Das Römerkastell Saalburg liegt eigentlich idyllisch im Taunuswald über Bad Homburg - doch der Standort des Museums erweist sich inzwischen als Entwicklungsnachteil. Denn Parkplätze fehlen an allen Ecken und Enden: Derzeit kann die Saalburg ihren Gästen gerade 180 Plätze für deren Autos anbieten - zu wenige bei mehreren tausend Besuchern etwa an den Ostern-Wochenenden.

Und der kleine Parkplatz an der Ostseite des Kastells wird nicht nur von Römer-Fans genutzt. "Dort parken auch Wanderer, Jogger, Mountainbiker", sagt der stellvertretende Museumsleiter Carsten Amrhein.
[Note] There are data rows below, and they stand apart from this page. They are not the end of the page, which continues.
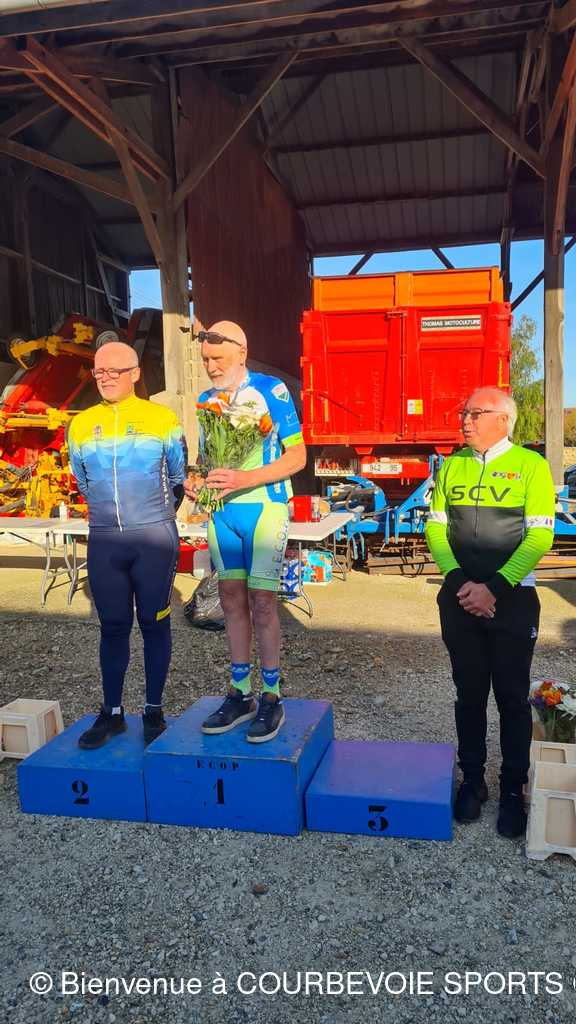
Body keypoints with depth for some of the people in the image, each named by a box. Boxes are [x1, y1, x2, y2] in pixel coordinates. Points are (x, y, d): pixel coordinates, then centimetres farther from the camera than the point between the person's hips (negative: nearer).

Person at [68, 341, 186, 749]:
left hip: (155, 539, -3)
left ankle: (154, 711, 19)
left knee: (154, 623, 6)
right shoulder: (81, 425, 6)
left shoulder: (161, 419, -3)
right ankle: (112, 713, 22)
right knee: (113, 626, 9)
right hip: (103, 541, 3)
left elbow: (177, 477, 10)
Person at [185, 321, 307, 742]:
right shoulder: (206, 400, 11)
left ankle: (271, 699, 9)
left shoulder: (271, 390, -6)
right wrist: (195, 480, -3)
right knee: (232, 600, 8)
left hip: (264, 507, -5)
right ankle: (240, 694, 18)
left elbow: (297, 455, -9)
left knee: (261, 602, -4)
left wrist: (245, 479, -21)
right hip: (221, 510, 6)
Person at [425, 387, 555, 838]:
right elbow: (436, 528, 4)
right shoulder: (451, 466, 6)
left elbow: (539, 536, -11)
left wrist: (493, 588, -17)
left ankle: (513, 791, 22)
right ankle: (472, 780, 27)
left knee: (512, 698, 7)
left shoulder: (530, 465, -6)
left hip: (512, 598, -3)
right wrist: (459, 580, -10)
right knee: (469, 693, 12)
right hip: (460, 596, 3)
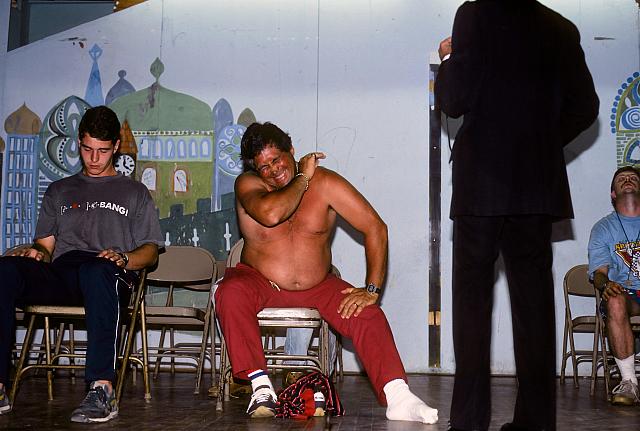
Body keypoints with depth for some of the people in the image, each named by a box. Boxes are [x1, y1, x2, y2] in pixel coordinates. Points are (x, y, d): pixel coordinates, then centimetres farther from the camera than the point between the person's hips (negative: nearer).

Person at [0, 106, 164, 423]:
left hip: (107, 275, -3)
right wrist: (36, 252, 0)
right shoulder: (59, 191, 32)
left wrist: (124, 259, -7)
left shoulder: (134, 192, 25)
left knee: (97, 270, -42)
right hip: (58, 276, 3)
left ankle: (102, 390, -50)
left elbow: (151, 250, 15)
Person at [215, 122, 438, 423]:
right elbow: (270, 214, -36)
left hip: (317, 286, 1)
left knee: (368, 314, -21)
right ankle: (261, 387, -29)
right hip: (260, 282, -1)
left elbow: (375, 228, -13)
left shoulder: (325, 183, -10)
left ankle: (398, 398, -28)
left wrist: (371, 290, -19)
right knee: (230, 293, -32)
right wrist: (302, 178, -20)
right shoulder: (248, 184, -11)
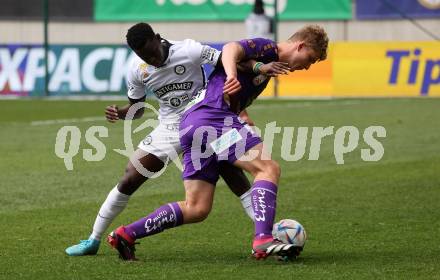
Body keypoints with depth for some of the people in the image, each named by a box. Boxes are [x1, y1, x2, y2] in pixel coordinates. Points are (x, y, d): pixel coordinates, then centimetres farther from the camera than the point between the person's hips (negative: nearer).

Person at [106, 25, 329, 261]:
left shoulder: (269, 63, 29)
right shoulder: (267, 48, 0)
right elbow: (231, 49, -21)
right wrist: (231, 74, -39)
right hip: (212, 116, -10)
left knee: (197, 209, 6)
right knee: (268, 168, -18)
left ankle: (125, 235, 8)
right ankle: (263, 240, -31)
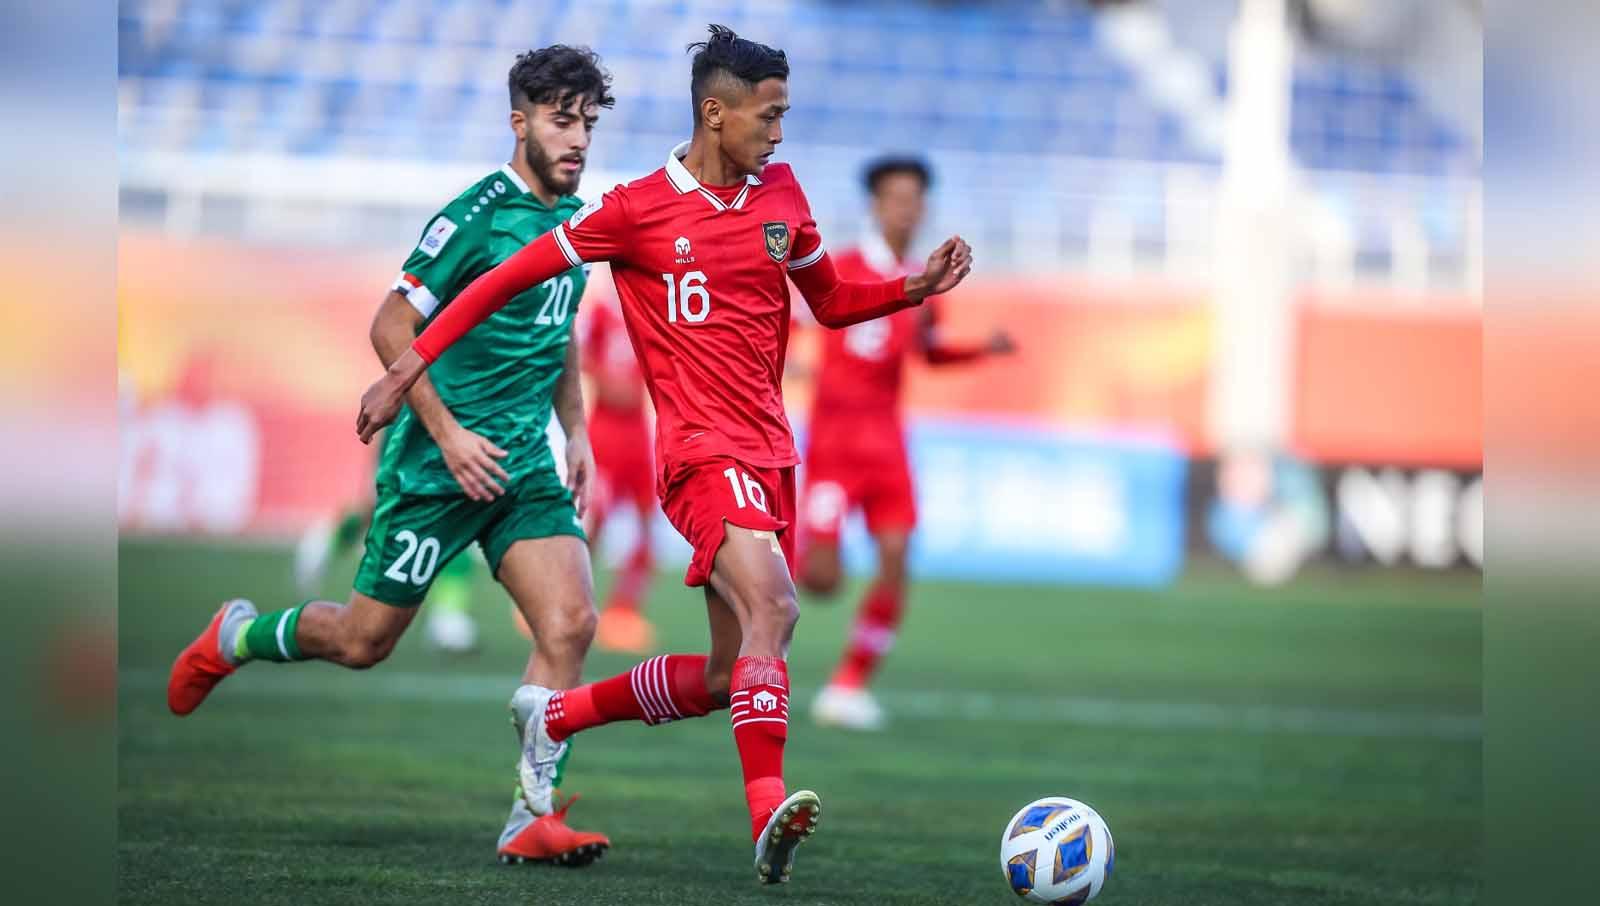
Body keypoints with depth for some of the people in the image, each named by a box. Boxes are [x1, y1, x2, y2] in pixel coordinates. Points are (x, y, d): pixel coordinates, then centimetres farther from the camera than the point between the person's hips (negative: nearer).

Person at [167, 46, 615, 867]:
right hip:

Ein Ausbau des Angebots scheitert aber an äußeren Zwängen. "Uns sind topografisch enge Grenzen gesetzt", so Saalburg-Direktor Egon Schallmayer.

Es gibt auch andere Grenzen. Vor fünf Jahren wurde der direkt vorbeiführende Limes zum Unesco-Weltkulturerbe erklärt. "Die Denkmalschützer sehen es gar nicht gerne, wenn in unmittelbarer Nähe etwas verändert wird", sagt Schallmayer. Zudem liegt das Museum im Naturpark Hochtaunus, in dem der Flächenverbrauch eingeschränkt ist. Und direkt am Römerkastell führt die vielbefahrene Bundesstraße 456 vorbei, die ebenfalls die Möglichkeit zur Erweiterung verhindert.

Zwar ist die Saalburg mit der Stadtbus-Linie 5 erreichbar, aber die Busse verkehren während der Woche nur fünf Mal, am Wochenende gibt es zumindest sieben, beziehungsweise zehn Verbindungen. Der Wunsch nach zusätzlichen Fahrten sei bislang unerfüllt geblieben, sagt Amrhein und richtet den Blick sehnsüchtig zurück. "Wir hätten so furchtbar gerne die Trambahn von Kaiser Wilhelm wieder", sagt der Historiker Amrhein. Die Tram verkehrte von 1900 bis 1935 zwischen Dornholzhausen und der Saalburg.